──────── GIVEN ENTRIES

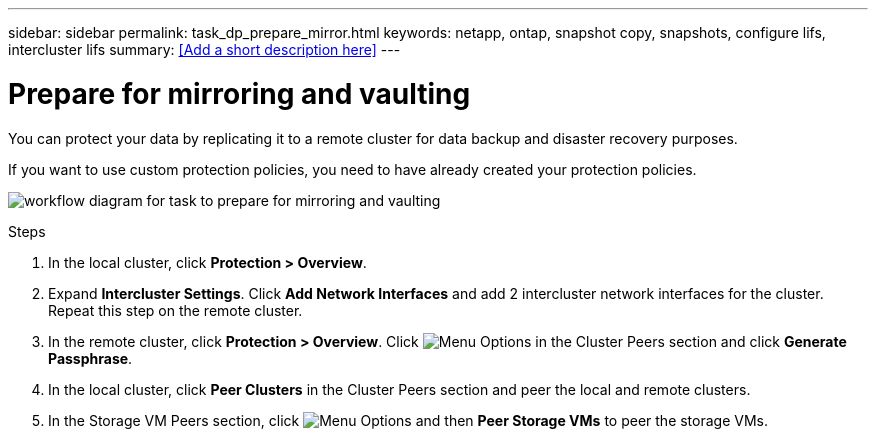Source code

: ---
sidebar: sidebar
permalink: task_dp_prepare_mirror.html
keywords: netapp, ontap, snapshot copy, snapshots, configure lifs, intercluster lifs
summary: <<Add a short description here>>
---

= Prepare for mirroring and vaulting
:toc: macro
:toclevels: 1
:hardbreaks:
:nofooter:
:icons: font
:linkattrs:
:imagesdir: ./media/

[.lead]
You can protect your data by replicating it to a remote cluster for data backup and disaster recovery purposes.

If you want to use custom protection policies, you need to have already created your protection policies.

image:workflow_dp_prepare_mirror.gif[alt=workflow diagram for task to prepare for mirroring and vaulting]

.Steps

. In the local cluster, click *Protection > Overview*.

. Expand *Intercluster Settings*. Click *Add Network Interfaces* and add 2 intercluster network interfaces for the cluster.
Repeat this step on the remote cluster.

. In the remote cluster, click *Protection > Overview*. Click image:icon_kabob.gif[alt=Menu Options] in the Cluster Peers section and click *Generate Passphrase*.

. In the local cluster, click *Peer Clusters* in the Cluster Peers section and peer the local and remote clusters.

. In the Storage VM Peers section, click image:icon_kabob.gif[alt=Menu Options] and then *Peer Storage VMs* to peer the storage VMs.
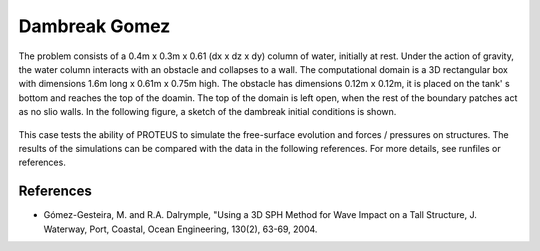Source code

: Dambreak Gomez
==============

The problem consists of a 0.4m x 0.3m x 0.61 (dx x dz x dy) column of
water, initially at rest.  Under the action of gravity, the water
column interacts with an obstacle and collapses to a wall.  The
computational domain is a 3D rectangular box with dimensions 1.6m long
x 0.61m x 0.75m high.  The obstacle has dimensions 0.12m x 0.12m, it
is placed on the tank' s bottom and reaches the top of the doamin.
The top of the domain is left open, when the rest of the boundary
patches act as no slio walls.  In the following figure, a sketch of
the dambreak initial conditions is shown.

.. figure:: ./dambreakGomez.JPG
   :width: 100%
   :align: center

This case tests the ability of PROTEUS to simulate the free-surface
evolution and forces / pressures on structures. The results of the
simulations can be compared with the data in the following references.
For more details, see runfiles or references.

References
----------

- Gómez-Gesteira, M. and R.A. Dalrymple, "Using a 3D SPH Method for
  Wave Impact on a Tall Structure, J. Waterway, Port, Coastal, Ocean
  Engineering, 130(2), 63-69, 2004.

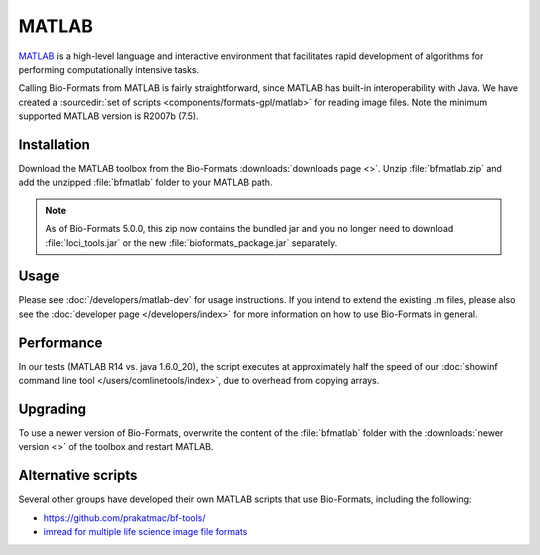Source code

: MATLAB
======

`MATLAB <http://www.mathworks.com/products/matlab/>`_ is a high-level
language and interactive environment that facilitates rapid development
of algorithms for performing computationally intensive tasks.

Calling Bio-Formats from MATLAB is fairly straightforward, since MATLAB
has built-in interoperability with Java. We have created a :sourcedir:`set
of scripts <components/formats-gpl/matlab>` for reading image files. Note
the minimum supported MATLAB version is R2007b (7.5).

Installation
------------

Download the MATLAB toolbox from the Bio-Formats
:downloads:`downloads page <>`. Unzip :file:`bfmatlab.zip` and add the
unzipped :file:`bfmatlab` folder to your MATLAB path.

.. note:: As of Bio-Formats 5.0.0, this zip now contains the bundled jar
    and you no longer need to download :file:`loci_tools.jar` or the new
    :file:`bioformats_package.jar` separately.

Usage
-----

Please see :doc:`/developers/matlab-dev`
for usage instructions. If you intend to extend the existing .m files,
please also see the :doc:`developer page </developers/index>` for more
information on how to use Bio-Formats in general.

Performance
-----------

In our tests (MATLAB R14 vs. java 1.6.0\_20), the script executes at
approximately half the speed of our
:doc:`showinf command line tool </users/comlinetools/index>`, due to
overhead from copying arrays.

Upgrading
---------

To use a newer version of Bio-Formats, overwrite the content of the
:file:`bfmatlab` folder with the :downloads:`newer version <>` of the
toolbox and restart MATLAB.

Alternative scripts
-------------------

Several other groups have developed their own MATLAB scripts that use
Bio-Formats, including the following:

- `<https://github.com/prakatmac/bf-tools/>`_
- `imread for multiple life science image file formats <http://www.mathworks.com/matlabcentral/fileexchange/32920-imread-for-multiple-life-science-image-file-formats>`_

────────────────

■ REQUEST ■
Without including any pictures, reproduce the data exactly.

■ THE ANSWER ■
Source code

: ---
sidebar: sidebar
permalink: task_dp_prepare_mirror.html
keywords: netapp, ontap, snapshot copy, snapshots, configure lifs, intercluster lifs
summary: <<Add a short description here>>
---

= Prepare for mirroring and vaulting
:toc: macro
:toclevels: 1
:hardbreaks:
:nofooter:
:icons: font
:linkattrs:
:imagesdir: ./media/

[.lead]
You can protect your data by replicating it to a remote cluster for data backup and disaster recovery purposes.

If you want to use custom protection policies, you need to have already created your protection policies.

image:workflow_dp_prepare_mirror.gif[alt=workflow diagram for task to prepare for mirroring and vaulting]

.Steps

. In the local cluster, click *Protection > Overview*.

. Expand *Intercluster Settings*. Click *Add Network Interfaces* and add 2 intercluster network interfaces for the cluster.
Repeat this step on the remote cluster.

. In the remote cluster, click *Protection > Overview*. Click image:icon_kabob.gif[alt=Menu Options] in the Cluster Peers section and click *Generate Passphrase*.

. In the local cluster, click *Peer Clusters* in the Cluster Peers section and peer the local and remote clusters.

. In the Storage VM Peers section, click image:icon_kabob.gif[alt=Menu Options] and then *Peer Storage VMs* to peer the storage VMs.
Source code

: Dambreak Gomez
==============

The problem consists of a 0.4m x 0.3m x 0.61 (dx x dz x dy) column of
water, initially at rest.  Under the action of gravity, the water
column interacts with an obstacle and collapses to a wall.  The
computational domain is a 3D rectangular box with dimensions 1.6m long
x 0.61m x 0.75m high.  The obstacle has dimensions 0.12m x 0.12m, it
is placed on the tank' s bottom and reaches the top of the doamin.
The top of the domain is left open, when the rest of the boundary
patches act as no slio walls.  In the following figure, a sketch of
the dambreak initial conditions is shown.

.. figure:: ./dambreakGomez.JPG
   :width: 100%
   :align: center

This case tests the ability of PROTEUS to simulate the free-surface
evolution and forces / pressures on structures. The results of the
simulations can be compared with the data in the following references.
For more details, see runfiles or references.

References
----------

- Gómez-Gesteira, M. and R.A. Dalrymple, "Using a 3D SPH Method for
  Wave Impact on a Tall Structure, J. Waterway, Port, Coastal, Ocean
  Engineering, 130(2), 63-69, 2004.

Source code

: MATLAB
======

`MATLAB <http://www.mathworks.com/products/matlab/>`_ is a high-level
language and interactive environment that facilitates rapid development
of algorithms for performing computationally intensive tasks.

Calling Bio-Formats from MATLAB is fairly straightforward, since MATLAB
has built-in interoperability with Java. We have created a :sourcedir:`set
of scripts <components/formats-gpl/matlab>` for reading image files. Note
the minimum supported MATLAB version is R2007b (7.5).

Installation
------------

Download the MATLAB toolbox from the Bio-Formats
:downloads:`downloads page <>`. Unzip :file:`bfmatlab.zip` and add the
unzipped :file:`bfmatlab` folder to your MATLAB path.

.. note:: As of Bio-Formats 5.0.0, this zip now contains the bundled jar
    and you no longer need to download :file:`loci_tools.jar` or the new
    :file:`bioformats_package.jar` separately.

Usage
-----

Please see :doc:`/developers/matlab-dev`
for usage instructions. If you intend to extend the existing .m files,
please also see the :doc:`developer page </developers/index>` for more
information on how to use Bio-Formats in general.

Performance
-----------

In our tests (MATLAB R14 vs. java 1.6.0\_20), the script executes at
approximately half the speed of our
:doc:`showinf command line tool </users/comlinetools/index>`, due to
overhead from copying arrays.

Upgrading
---------

To use a newer version of Bio-Formats, overwrite the content of the
:file:`bfmatlab` folder with the :downloads:`newer version <>` of the
toolbox and restart MATLAB.

Alternative scripts
-------------------

Several other groups have developed their own MATLAB scripts that use
Bio-Formats, including the following:

- `<https://github.com/prakatmac/bf-tools/>`_
- `imread for multiple life science image file formats <http://www.mathworks.com/matlabcentral/fileexchange/32920-imread-for-multiple-life-science-image-file-formats>`_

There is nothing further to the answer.